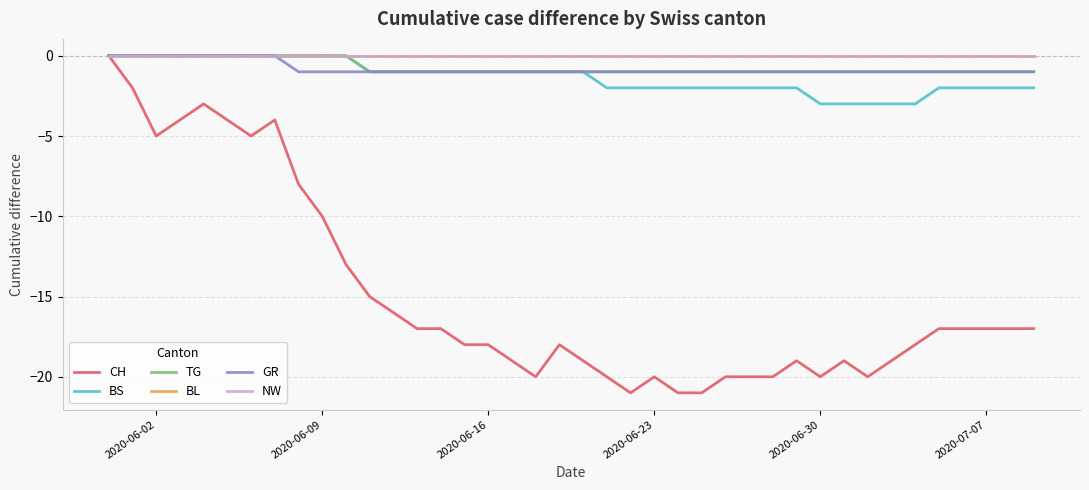

Reading left to right, transcribe all the data shown in this chart.

CH: 0	-2	-5	-4	-3	-4	-5	-4	-8	-10	-13	-15	-16	-17	-17	-18	-18	-19	-20	-18	-19	-20	-21	-20	-21	-21	-20	-20	-20	-19	-20	-19	-20	-19	-18	-17	-17	-17	-17	-17
BS: 0	0	0	0	0	0	0	0	0	0	0	-1	-1	-1	-1	-1	-1	-1	-1	-1	-1	-2	-2	-2	-2	-2	-2	-2	-2	-2	-3	-3	-3	-3	-3	-2	-2	-2	-2	-2
TG: 0	0	0	0	0	0	0	0	0	0	0	-1	-1	-1	-1	-1	-1	-1	-1	-1	-1	-1	-1	-1	-1	-1	-1	-1	-1	-1	-1	-1	-1	-1	-1	-1	-1	-1	-1	-1
BL: 0	0	0	0	0	0	0	0	0	0	0	0	0	0	0	0	0	0	0	0	0	0	0	0	0	0	0	0	0	0	0	0	0	0	0	0	0	0	0	0
GR: 0	0	0	0	0	0	0	0	-1	-1	-1	-1	-1	-1	-1	-1	-1	-1	-1	-1	-1	-1	-1	-1	-1	-1	-1	-1	-1	-1	-1	-1	-1	-1	-1	-1	-1	-1	-1	-1
NW: 0	0	0	0	0	0	0	0	0	0	0	0	0	0	0	0	0	0	0	0	0	0	0	0	0	0	0	0	0	0	0	0	0	0	0	0	0	0	0	0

**Your goal:** Return every line of the records above verbatim, omitting the pictures.

**Solution to the problem:**
Reading left to right, transcribe all the data shown in this chart.

CH: 0	-2	-5	-4	-3	-4	-5	-4	-8	-10	-13	-15	-16	-17	-17	-18	-18	-19	-20	-18	-19	-20	-21	-20	-21	-21	-20	-20	-20	-19	-20	-19	-20	-19	-18	-17	-17	-17	-17	-17
BS: 0	0	0	0	0	0	0	0	0	0	0	-1	-1	-1	-1	-1	-1	-1	-1	-1	-1	-2	-2	-2	-2	-2	-2	-2	-2	-2	-3	-3	-3	-3	-3	-2	-2	-2	-2	-2
TG: 0	0	0	0	0	0	0	0	0	0	0	-1	-1	-1	-1	-1	-1	-1	-1	-1	-1	-1	-1	-1	-1	-1	-1	-1	-1	-1	-1	-1	-1	-1	-1	-1	-1	-1	-1	-1
BL: 0	0	0	0	0	0	0	0	0	0	0	0	0	0	0	0	0	0	0	0	0	0	0	0	0	0	0	0	0	0	0	0	0	0	0	0	0	0	0	0
GR: 0	0	0	0	0	0	0	0	-1	-1	-1	-1	-1	-1	-1	-1	-1	-1	-1	-1	-1	-1	-1	-1	-1	-1	-1	-1	-1	-1	-1	-1	-1	-1	-1	-1	-1	-1	-1	-1
NW: 0	0	0	0	0	0	0	0	0	0	0	0	0	0	0	0	0	0	0	0	0	0	0	0	0	0	0	0	0	0	0	0	0	0	0	0	0	0	0	0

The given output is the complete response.